● **Record set**
*****

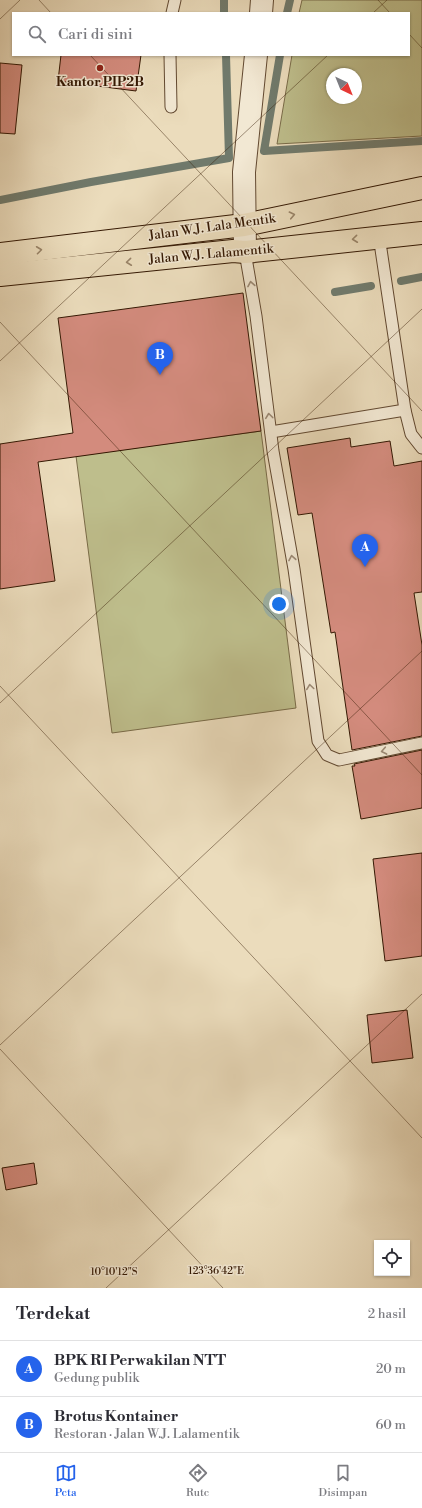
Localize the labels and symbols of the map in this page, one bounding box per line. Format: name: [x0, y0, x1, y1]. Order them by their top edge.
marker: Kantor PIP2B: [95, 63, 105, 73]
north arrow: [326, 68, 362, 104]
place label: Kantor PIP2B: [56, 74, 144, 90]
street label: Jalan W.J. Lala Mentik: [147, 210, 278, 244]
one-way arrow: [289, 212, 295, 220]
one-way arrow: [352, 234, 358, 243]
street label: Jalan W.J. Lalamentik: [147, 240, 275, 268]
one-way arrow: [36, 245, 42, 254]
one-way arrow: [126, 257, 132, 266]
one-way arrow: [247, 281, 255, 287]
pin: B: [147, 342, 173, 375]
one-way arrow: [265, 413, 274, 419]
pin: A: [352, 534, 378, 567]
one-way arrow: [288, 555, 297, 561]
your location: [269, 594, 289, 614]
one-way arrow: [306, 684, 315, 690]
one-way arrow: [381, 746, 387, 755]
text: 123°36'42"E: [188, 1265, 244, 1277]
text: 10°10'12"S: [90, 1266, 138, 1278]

*****

● **The task**
Retype all of the listing above exactly, but keep its pictures out.

● **Exercise result**
Localize the labels and symbols of the map in this page, one bounding box per line. Format: name: [x0, y0, x1, y1]. Order them by their top edge.
marker: Kantor PIP2B: [95, 63, 105, 73]
north arrow: [326, 68, 362, 104]
place label: Kantor PIP2B: [56, 74, 144, 90]
street label: Jalan W.J. Lala Mentik: [147, 210, 278, 244]
one-way arrow: [289, 212, 295, 220]
one-way arrow: [352, 234, 358, 243]
street label: Jalan W.J. Lalamentik: [147, 240, 275, 268]
one-way arrow: [36, 245, 42, 254]
one-way arrow: [126, 257, 132, 266]
one-way arrow: [247, 281, 255, 287]
pin: B: [147, 342, 173, 375]
one-way arrow: [265, 413, 274, 419]
pin: A: [352, 534, 378, 567]
one-way arrow: [288, 555, 297, 561]
your location: [269, 594, 289, 614]
one-way arrow: [306, 684, 315, 690]
one-way arrow: [381, 746, 387, 755]
text: 123°36'42"E: [188, 1265, 244, 1277]
text: 10°10'12"S: [90, 1266, 138, 1278]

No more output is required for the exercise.